Gleam builds through its own tooling. Locally:

gleam deps download
gleam run    # dev
gleam export erlang-shipment   # produces a self-contained release in build/erlang-shipment

The erlang-shipment export bundles your compiled app so it can run with just an Erlang runtime — no Gleam toolchain needed at runtime.

Step 2: Dockerfile

A two-stage build: compile with the Gleam image, run on a slim Erlang base.

FROM ghcr.io/gleam-lang/gleam:v1.6.0-erlang-alpine AS build
WORKDIR /app
COPY . .
RUN gleam deps download
RUN gleam export erlang-shipment

FROM erlang:27-alpine
WORKDIR /app
COPY --from=build /app/build/erlang-shipment ./
EXPOSE 8080
# the shipment includes an entrypoint script
CMD ["./entrypoint.sh", "run"]

Pin the Gleam and Erlang versions to what your project targets — both move, and mismatches are the most common deploy failure here.

Step 3: Deploy on PandaStack

  1. 1Push to Git.
  2. 2https://dashboard.pandastack.io → New App → connect the repo.
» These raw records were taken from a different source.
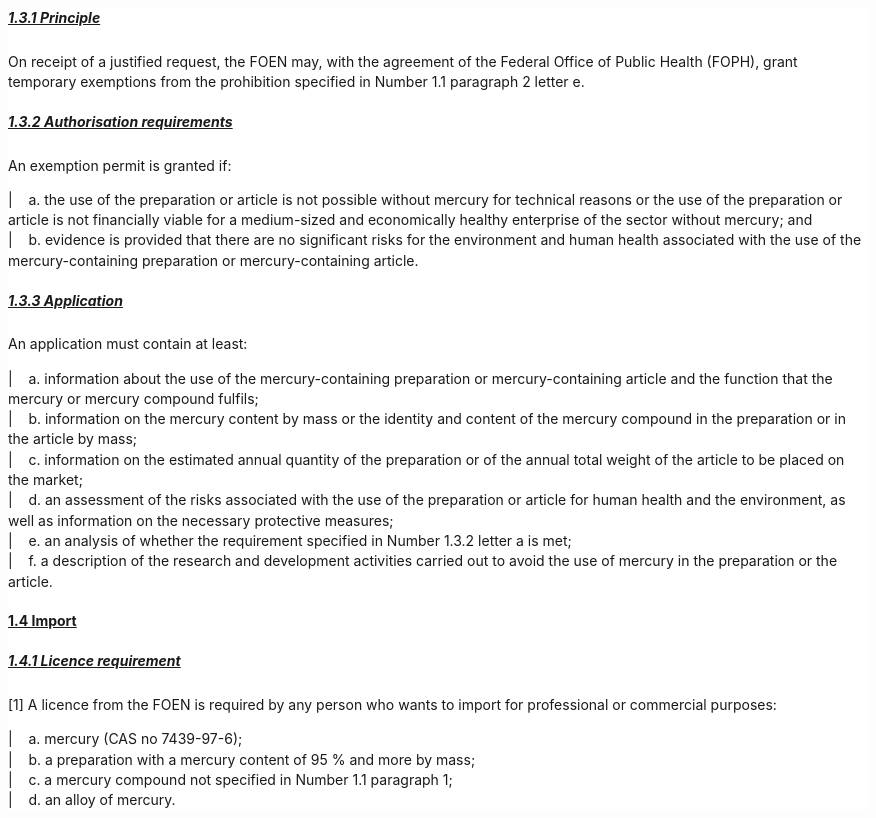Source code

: ##### [1.3.1 Principle](https://www.fedlex.admin.ch/eli/cc/2005/478/en#lvl_d4e159/lvl_d4e160/lvl_1/lvl_d4e164/lvl_d4e165)

On receipt of a justified request, the FOEN may, with the agreement of the Federal Office of Public Health (FOPH), grant temporary exemptions from the prohibition specified in Number 1.1 paragraph 2 letter e.

##### [1.3.2 Authorisation requirements](https://www.fedlex.admin.ch/eli/cc/2005/478/en#lvl_d4e159/lvl_d4e160/lvl_1/lvl_d4e164/lvl_d4e166)

An exemption permit is granted if:


|    a. the use of the preparation or article is not possible without mercury for technical reasons or the use of the preparation or article is not financially viable for a medium-sized and economically healthy enterprise of the sector without mercury; and  
|    b. evidence is provided that there are no significant risks for the environment and human health associated with the use of the mercury-containing preparation or mercury-containing article.

##### [1.3.3 Application](https://www.fedlex.admin.ch/eli/cc/2005/478/en#lvl_d4e159/lvl_d4e160/lvl_1/lvl_d4e164/lvl_d4e167)

An application must contain at least:


|    a. information about the use of the mercury-containing preparation or mercury-containing article and the function that the mercury or mercury compound fulfils;  
|    b. information on the mercury content by mass or the identity and content of the mercury compound in the preparation or in the article by mass;  
|    c. information on the estimated annual quantity of the preparation or of the annual total weight of the article to be placed on the market;   
|    d. an assessment of the risks associated with the use of the preparation or article for human health and the environment, as well as information on the necessary protective measures;  
|    e. an analysis of whether the requirement specified in Number 1.3.2 letter a is met;  
|    f. a description of the research and development activities carried out to avoid the use of mercury in the preparation or the article.

#### [1.4 Import](https://www.fedlex.admin.ch/eli/cc/2005/478/en#lvl_d4e159/lvl_d4e160/lvl_1/lvl_d4e168)

##### [1.4.1 Licence requirement](https://www.fedlex.admin.ch/eli/cc/2005/478/en#lvl_d4e159/lvl_d4e160/lvl_1/lvl_d4e168/lvl_d4e169)

[1] A licence from the FOEN is required by any person who wants to import for professional or commercial purposes:


|    a. mercury (CAS no 7439-97-6);  
|    b. a preparation with a mercury content of 95 % and more by mass;  
|    c. a mercury compound not specified in Number 1.1 paragraph 1;  
|    d. an alloy of mercury.
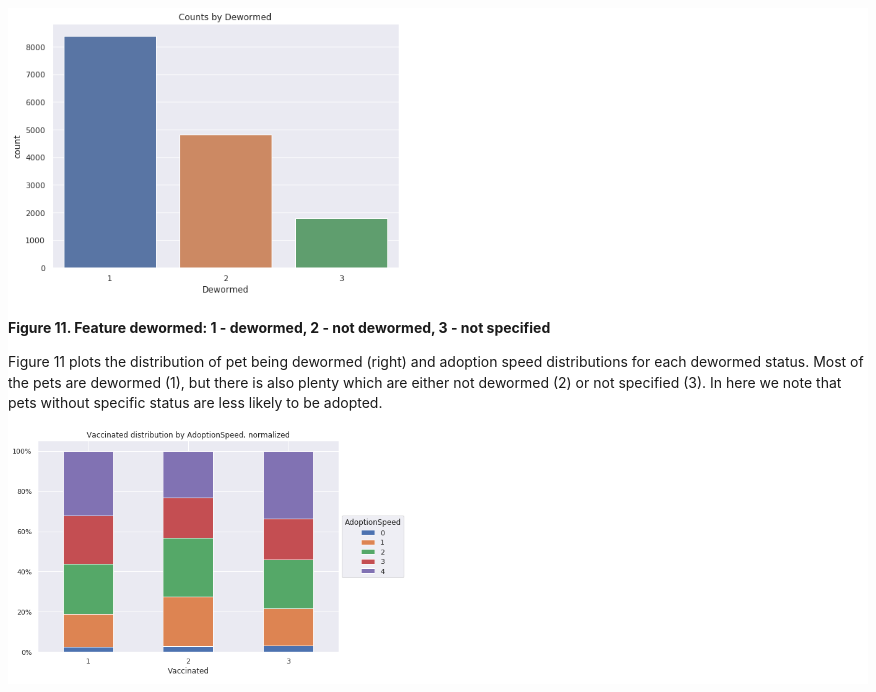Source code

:   <img src="pics_blog/dewormed_2.png" width="400" /> 
</p>

**Figure 11. Feature dewormed: 1 - dewormed, 2 - not dewormed, 3 - not specified**

Figure 11 plots the distribution of pet being dewormed (right) and adoption speed distributions for each dewormed status. Most of the pets are dewormed (1), but there is also plenty which are either not dewormed (2) or not specified (3). In here we note that pets without specific status are less likely to be adopted. 

<p float="left">
  <img src="pics_blog/vaccinated_1.png" width="400" />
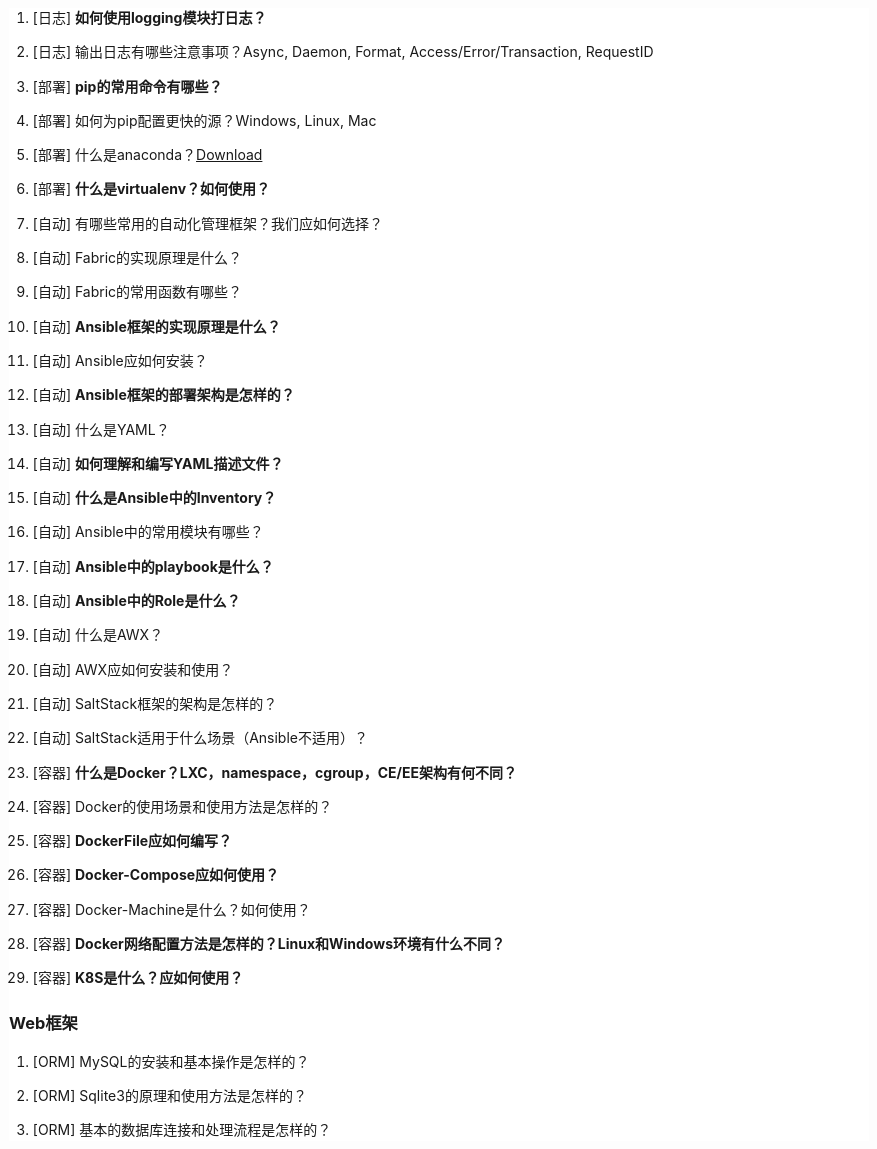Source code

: 1. [日志] **如何使用logging模块打日志？**

1. [日志] 输出日志有哪些注意事项？Async, Daemon, Format, Access/Error/Transaction, RequestID

1. [部署] **pip的常用命令有哪些？**

1. [部署] 如何为pip配置更快的源？Windows, Linux, Mac

1. [部署] 什么是anaconda？[Download](https://www.anaconda.com/download/)

1. [部署] **什么是virtualenv？如何使用？**

1. [自动] 有哪些常用的自动化管理框架？我们应如何选择？

1. [自动] Fabric的实现原理是什么？

1. [自动] Fabric的常用函数有哪些？

1. [自动] **Ansible框架的实现原理是什么？**

1. [自动] Ansible应如何安装？

1. [自动] **Ansible框架的部署架构是怎样的？**

1. [自动] 什么是YAML？

1. [自动] **如何理解和编写YAML描述文件？**

1. [自动] **什么是Ansible中的Inventory？**

1. [自动] Ansible中的常用模块有哪些？

1. [自动] **Ansible中的playbook是什么？**

1. [自动] **Ansible中的Role是什么？**

1. [自动] 什么是AWX？

1. [自动] AWX应如何安装和使用？

1. [自动] SaltStack框架的架构是怎样的？

1. [自动] SaltStack适用于什么场景（Ansible不适用）？

1. [容器] **什么是Docker？LXC，namespace，cgroup，CE/EE架构有何不同？**

1. [容器] Docker的使用场景和使用方法是怎样的？

1. [容器] **DockerFile应如何编写？**

1. [容器] **Docker-Compose应如何使用？**

1. [容器] Docker-Machine是什么？如何使用？

1. [容器] **Docker网络配置方法是怎样的？Linux和Windows环境有什么不同？**

1. [容器] **K8S是什么？应如何使用？**

### Web框架
1. [ORM] MySQL的安装和基本操作是怎样的？

1. [ORM] Sqlite3的原理和使用方法是怎样的？

1. [ORM] 基本的数据库连接和处理流程是怎样的？
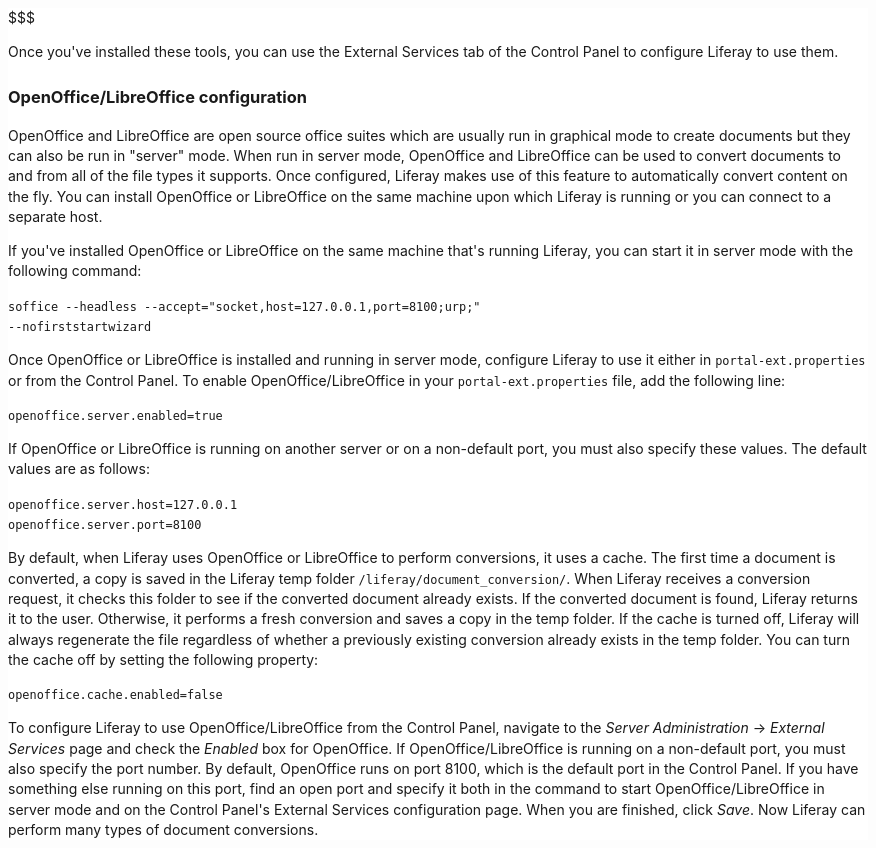 $$$

Once you've installed these tools, you can use the External Services tab of the
Control Panel to configure Liferay to use them.

### OpenOffice/LibreOffice configuration [](id=openoffice-libreoffice-configuration)

OpenOffice and LibreOffice are open source office suites which are usually run
in graphical mode to create documents but they can also be run in "server" mode.
When run in server mode, OpenOffice and LibreOffice can be used to convert
documents to and from all of the file types it supports. Once configured,
Liferay makes use of this feature to automatically convert content on the fly.
You can install OpenOffice or LibreOffice on the same machine upon which Liferay
is running or you can connect to a separate host. 

If you've installed OpenOffice or LibreOffice on the same machine that's running
Liferay, you can start it in server mode with the following command:

    soffice --headless --accept="socket,host=127.0.0.1,port=8100;urp;"
    --nofirststartwizard

Once OpenOffice or LibreOffice is installed and running in server mode,
configure Liferay to use it either in `portal-ext.properties` or from the
Control Panel. To enable OpenOffice/LibreOffice in your `portal-ext.properties`
file, add the following line:

    openoffice.server.enabled=true

If OpenOffice or LibreOffice is running on another server or on a non-default
port, you must also specify these values. The default values are as follows:

    openoffice.server.host=127.0.0.1
    openoffice.server.port=8100

By default, when Liferay uses OpenOffice or LibreOffice to perform conversions,
it uses a cache. The first time a document is converted, a copy is saved in the
Liferay temp folder `/liferay/document_conversion/`. When Liferay receives a
conversion request, it checks this folder to see if the converted document
already exists. If the converted document is found, Liferay returns it to the
user. Otherwise, it performs a fresh conversion and saves a copy in the temp
folder. If the cache is turned off, Liferay will always regenerate the file
regardless of whether a previously existing conversion already exists in the
temp folder. You can turn the cache off by setting the following property:

    openoffice.cache.enabled=false

To configure Liferay to use OpenOffice/LibreOffice from the Control Panel,
navigate to the *Server Administration* &rarr; *External Services* page and
check the *Enabled* box for OpenOffice. If OpenOffice/LibreOffice is running on
a non-default port, you must also specify the port number. By default,
OpenOffice runs on port 8100, which is the default port in the Control Panel. If
you have something else running on this port, find an open port and specify it
both in the command to start OpenOffice/LibreOffice in server mode and on the
Control Panel's External Services configuration page. When you are finished,
click *Save*. Now Liferay can perform many types of document conversions.
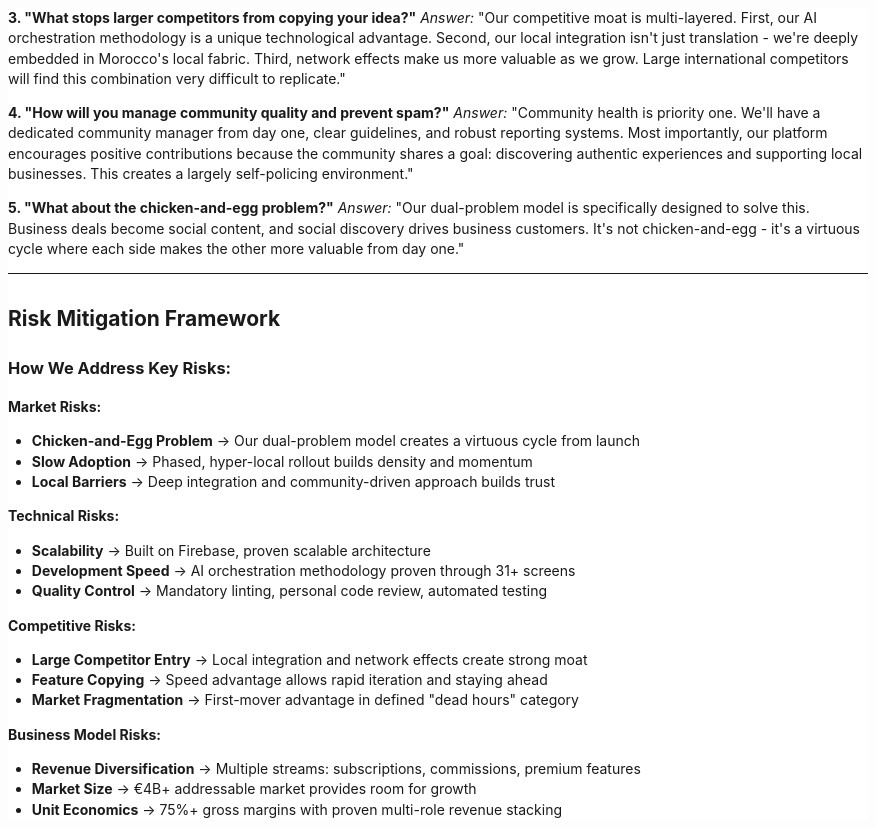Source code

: **3. "What stops larger competitors from copying your idea?"**
*Answer:* "Our competitive moat is multi-layered. First, our AI orchestration methodology is a unique technological advantage. Second, our local integration isn't just translation - we're deeply embedded in Morocco's local fabric. Third, network effects make us more valuable as we grow. Large international competitors will find this combination very difficult to replicate."

**4. "How will you manage community quality and prevent spam?"**
*Answer:* "Community health is priority one. We'll have a dedicated community manager from day one, clear guidelines, and robust reporting systems. Most importantly, our platform encourages positive contributions because the community shares a goal: discovering authentic experiences and supporting local businesses. This creates a largely self-policing environment."

**5. "What about the chicken-and-egg problem?"**
*Answer:* "Our dual-problem model is specifically designed to solve this. Business deals become social content, and social discovery drives business customers. It's not chicken-and-egg - it's a virtuous cycle where each side makes the other more valuable from day one."

---

## Risk Mitigation Framework

### **How We Address Key Risks:**

**Market Risks:**
- **Chicken-and-Egg Problem** → Our dual-problem model creates a virtuous cycle from launch
- **Slow Adoption** → Phased, hyper-local rollout builds density and momentum
- **Local Barriers** → Deep integration and community-driven approach builds trust

**Technical Risks:**
- **Scalability** → Built on Firebase, proven scalable architecture
- **Development Speed** → AI orchestration methodology proven through 31+ screens
- **Quality Control** → Mandatory linting, personal code review, automated testing

**Competitive Risks:**
- **Large Competitor Entry** → Local integration and network effects create strong moat
- **Feature Copying** → Speed advantage allows rapid iteration and staying ahead
- **Market Fragmentation** → First-mover advantage in defined "dead hours" category

**Business Model Risks:**
- **Revenue Diversification** → Multiple streams: subscriptions, commissions, premium features
- **Market Size** → €4B+ addressable market provides room for growth
- **Unit Economics** → 75%+ gross margins with proven multi-role revenue stacking
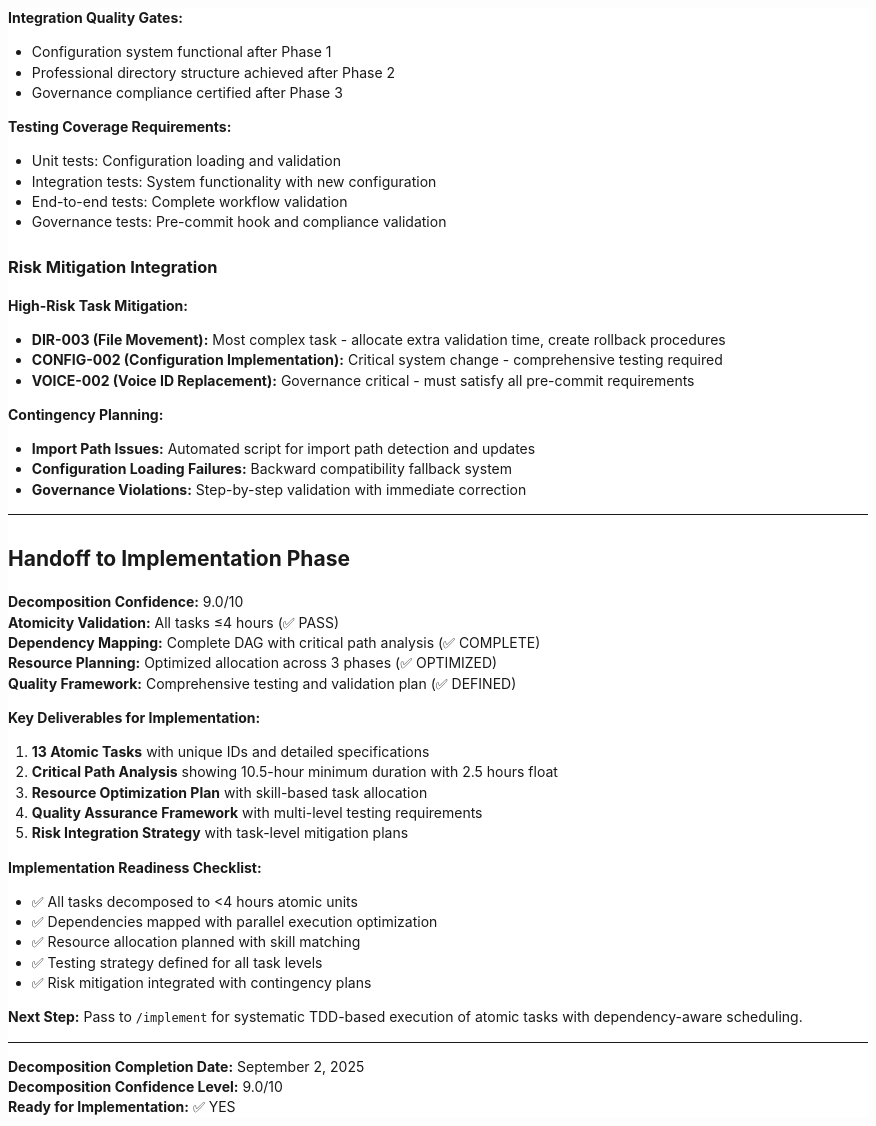**Integration Quality Gates:**
- Configuration system functional after Phase 1
- Professional directory structure achieved after Phase 2  
- Governance compliance certified after Phase 3

**Testing Coverage Requirements:**
- Unit tests: Configuration loading and validation
- Integration tests: System functionality with new configuration
- End-to-end tests: Complete workflow validation
- Governance tests: Pre-commit hook and compliance validation

### Risk Mitigation Integration

**High-Risk Task Mitigation:**
- **DIR-003 (File Movement):** Most complex task - allocate extra validation time, create rollback procedures
- **CONFIG-002 (Configuration Implementation):** Critical system change - comprehensive testing required
- **VOICE-002 (Voice ID Replacement):** Governance critical - must satisfy all pre-commit requirements

**Contingency Planning:**
- **Import Path Issues:** Automated script for import path detection and updates
- **Configuration Loading Failures:** Backward compatibility fallback system
- **Governance Violations:** Step-by-step validation with immediate correction

---

## Handoff to Implementation Phase

**Decomposition Confidence:** 9.0/10  
**Atomicity Validation:** All tasks ≤4 hours (✅ PASS)  
**Dependency Mapping:** Complete DAG with critical path analysis (✅ COMPLETE)  
**Resource Planning:** Optimized allocation across 3 phases (✅ OPTIMIZED)  
**Quality Framework:** Comprehensive testing and validation plan (✅ DEFINED)

**Key Deliverables for Implementation:**
1. **13 Atomic Tasks** with unique IDs and detailed specifications
2. **Critical Path Analysis** showing 10.5-hour minimum duration with 2.5 hours float
3. **Resource Optimization Plan** with skill-based task allocation
4. **Quality Assurance Framework** with multi-level testing requirements
5. **Risk Integration Strategy** with task-level mitigation plans

**Implementation Readiness Checklist:**
- ✅ All tasks decomposed to <4 hours atomic units
- ✅ Dependencies mapped with parallel execution optimization
- ✅ Resource allocation planned with skill matching
- ✅ Testing strategy defined for all task levels
- ✅ Risk mitigation integrated with contingency plans

**Next Step:** Pass to `/implement` for systematic TDD-based execution of atomic tasks with dependency-aware scheduling.

---

**Decomposition Completion Date:** September 2, 2025  
**Decomposition Confidence Level:** 9.0/10  
**Ready for Implementation:** ✅ YES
PandaStack detects the Dockerfile, builds it with rootless BuildKit, and deploys via Helm.
  3. 3Set any environment variables (secrets, config) in the encrypted env store.
  4. 4Expose port 8080. Add a custom domain under Domains — SSL is automatic.
  5. 5Every push redeploys.

CLI:

npm install -g @pandastack/cli
panda login
panda deploy

Step 4: Add a database

Gleam has Postgres libraries (like pog). Provision managed PostgreSQL on PandaStack (Databases → New Database → PostgreSQL), attach it to the app, and read DATABASE_URL from the environment. A quick connect:

import pog
import gleam/erlang/os

pub fn connect() {
  let assert Ok(url) = os.get_env("DATABASE_URL")
  // parse the URL and start a pog connection pool...
}

The BEAM's process model makes connection pooling and concurrency feel natural — this is where running on Erlang pays off.

Step 5: Health checks and the BEAM's superpower

Point PandaStack's health check at /health. The nice thing about a BEAM app is that supervision trees keep parts of your app alive even when others crash — but the container-level health check is still your backstop: if the whole VM wedges, the platform restarts it. Belt and suspenders.

Honest tradeoffs

  • Gleam's ecosystem is young. The language and stdlib are lovely, but you'll find fewer libraries than in Node or Python. Check that what you need exists before committing a production service.
  • Versions move. Gleam and its libraries iterate quickly — pin everything and expect to bump versions deliberately.
  • BEAM cold starts are reasonable but the runtime image isn't tiny; free-tier scale-to-zero adds some cold-start latency. Keep it warm on a paid tier for latency-sensitive endpoints.
  • PandaStack is a newer platform too — great DX, growing ecosystem.

Wrap-up

Gleam gives you a type-safe, friendly language on the rock-solid BEAM; Wisp gives you a clean web framework; gleam export erlang-shipment plus a two-stage Dockerfile gives you a portable container. Deploy it on PandaStack with Git-push, managed Postgres, automatic SSL, and health checks. A delightful stack that actually ships.